My point in posting this is to let people know lessons were learned from Katrina and things have improved for the pets being evacuated. The City of Dallas Animal Services has a terrible reputation in the community and I am relieved they are taking these steps to help those under severe stress in regards to their cherished animal companions. 

I'm sure the Fort Worth Animal Services is doing something very similar to this as well. They are much more progressive than Dallas. 

It's a crazy time here for those in the evacuated areas and for us here in North Texas preparing to host the evacuees.
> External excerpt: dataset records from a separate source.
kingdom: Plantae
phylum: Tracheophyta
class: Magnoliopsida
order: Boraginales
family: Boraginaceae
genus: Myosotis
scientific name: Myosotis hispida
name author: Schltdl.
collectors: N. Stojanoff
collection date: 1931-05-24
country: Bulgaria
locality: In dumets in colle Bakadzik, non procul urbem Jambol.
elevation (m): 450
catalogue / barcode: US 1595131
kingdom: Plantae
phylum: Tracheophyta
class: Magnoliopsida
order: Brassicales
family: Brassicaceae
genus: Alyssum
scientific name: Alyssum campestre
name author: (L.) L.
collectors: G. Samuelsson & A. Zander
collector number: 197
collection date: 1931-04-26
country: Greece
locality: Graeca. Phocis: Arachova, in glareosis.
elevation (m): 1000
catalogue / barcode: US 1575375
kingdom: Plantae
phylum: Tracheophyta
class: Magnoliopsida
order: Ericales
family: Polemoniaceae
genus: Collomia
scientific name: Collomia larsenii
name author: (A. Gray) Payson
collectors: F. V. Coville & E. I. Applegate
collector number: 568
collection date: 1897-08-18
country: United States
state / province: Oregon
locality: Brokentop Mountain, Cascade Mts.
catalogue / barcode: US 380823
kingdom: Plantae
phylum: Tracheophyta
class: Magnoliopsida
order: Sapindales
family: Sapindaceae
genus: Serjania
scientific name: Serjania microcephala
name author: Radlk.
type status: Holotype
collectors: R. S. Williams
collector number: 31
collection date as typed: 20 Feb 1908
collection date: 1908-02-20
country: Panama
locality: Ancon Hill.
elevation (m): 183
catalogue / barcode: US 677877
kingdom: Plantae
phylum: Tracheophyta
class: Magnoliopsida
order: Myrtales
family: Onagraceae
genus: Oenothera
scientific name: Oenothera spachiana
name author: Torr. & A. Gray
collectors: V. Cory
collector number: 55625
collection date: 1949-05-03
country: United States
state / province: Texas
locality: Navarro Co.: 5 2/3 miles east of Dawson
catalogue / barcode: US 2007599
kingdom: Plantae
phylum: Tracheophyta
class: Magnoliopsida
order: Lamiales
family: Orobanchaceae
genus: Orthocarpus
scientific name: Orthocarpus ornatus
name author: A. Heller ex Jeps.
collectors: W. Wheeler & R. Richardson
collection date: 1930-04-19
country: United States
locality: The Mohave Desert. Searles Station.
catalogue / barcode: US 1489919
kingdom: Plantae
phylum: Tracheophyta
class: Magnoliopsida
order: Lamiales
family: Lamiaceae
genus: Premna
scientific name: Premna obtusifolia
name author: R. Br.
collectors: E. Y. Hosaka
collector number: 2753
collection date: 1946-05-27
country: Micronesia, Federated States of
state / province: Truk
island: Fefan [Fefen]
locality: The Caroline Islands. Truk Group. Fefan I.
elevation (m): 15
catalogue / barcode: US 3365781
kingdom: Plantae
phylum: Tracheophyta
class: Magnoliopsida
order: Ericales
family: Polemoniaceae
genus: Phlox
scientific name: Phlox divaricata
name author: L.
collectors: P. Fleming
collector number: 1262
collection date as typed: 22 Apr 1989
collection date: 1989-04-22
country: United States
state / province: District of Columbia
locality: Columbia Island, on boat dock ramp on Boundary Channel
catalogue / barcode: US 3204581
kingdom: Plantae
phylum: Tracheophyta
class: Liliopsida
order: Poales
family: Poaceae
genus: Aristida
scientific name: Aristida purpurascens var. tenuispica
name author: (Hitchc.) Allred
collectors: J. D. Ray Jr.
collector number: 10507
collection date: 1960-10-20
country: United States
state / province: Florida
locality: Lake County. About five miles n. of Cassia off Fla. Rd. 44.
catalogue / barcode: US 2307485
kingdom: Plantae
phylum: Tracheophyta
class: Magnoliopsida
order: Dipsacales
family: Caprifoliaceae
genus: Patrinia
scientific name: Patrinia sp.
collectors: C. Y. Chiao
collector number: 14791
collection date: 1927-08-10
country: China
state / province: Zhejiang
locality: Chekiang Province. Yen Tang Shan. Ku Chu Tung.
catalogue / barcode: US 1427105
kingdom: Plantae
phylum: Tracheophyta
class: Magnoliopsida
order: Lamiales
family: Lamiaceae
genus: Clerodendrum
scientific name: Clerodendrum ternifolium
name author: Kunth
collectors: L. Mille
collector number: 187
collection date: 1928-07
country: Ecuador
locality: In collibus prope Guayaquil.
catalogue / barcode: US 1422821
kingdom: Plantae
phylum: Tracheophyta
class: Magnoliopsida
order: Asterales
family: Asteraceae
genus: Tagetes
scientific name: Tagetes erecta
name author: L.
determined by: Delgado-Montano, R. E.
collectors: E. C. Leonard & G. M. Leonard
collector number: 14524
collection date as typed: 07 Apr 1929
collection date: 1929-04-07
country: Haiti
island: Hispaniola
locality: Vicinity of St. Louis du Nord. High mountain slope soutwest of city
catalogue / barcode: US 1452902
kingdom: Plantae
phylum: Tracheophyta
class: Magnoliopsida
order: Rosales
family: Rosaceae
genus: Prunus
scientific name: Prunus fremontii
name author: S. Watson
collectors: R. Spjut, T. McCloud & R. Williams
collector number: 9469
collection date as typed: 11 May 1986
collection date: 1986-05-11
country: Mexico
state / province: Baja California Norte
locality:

Please keep everyone in your thoughts and prayers that everyone will be safe.


----------



## Karen519 (Aug 21, 2006)

*To everyone*

To everyone:

I tried to change the Title of the thread I posted above:
CCAC McKinney TX euthg pets because of IKE, as I have since found out that they have MANY DOGS that are vetted and have been there a LONG TIME and because they will be getting dogs because of IKE, they would have to euth to make space.

Can anyone go in and change the title of the THREAD. It won't allow me to do it!

Thanks!!!


----------



## BeauShel (May 20, 2007)

What did you want the title changed to?


----------



## Karen519 (Aug 21, 2006)

*Beaushel*

Beaushel Thanks!!!

Urgent need for CCAC animals in McKinney, TX, to be rescued/adopted!!!
RE: IKE


----------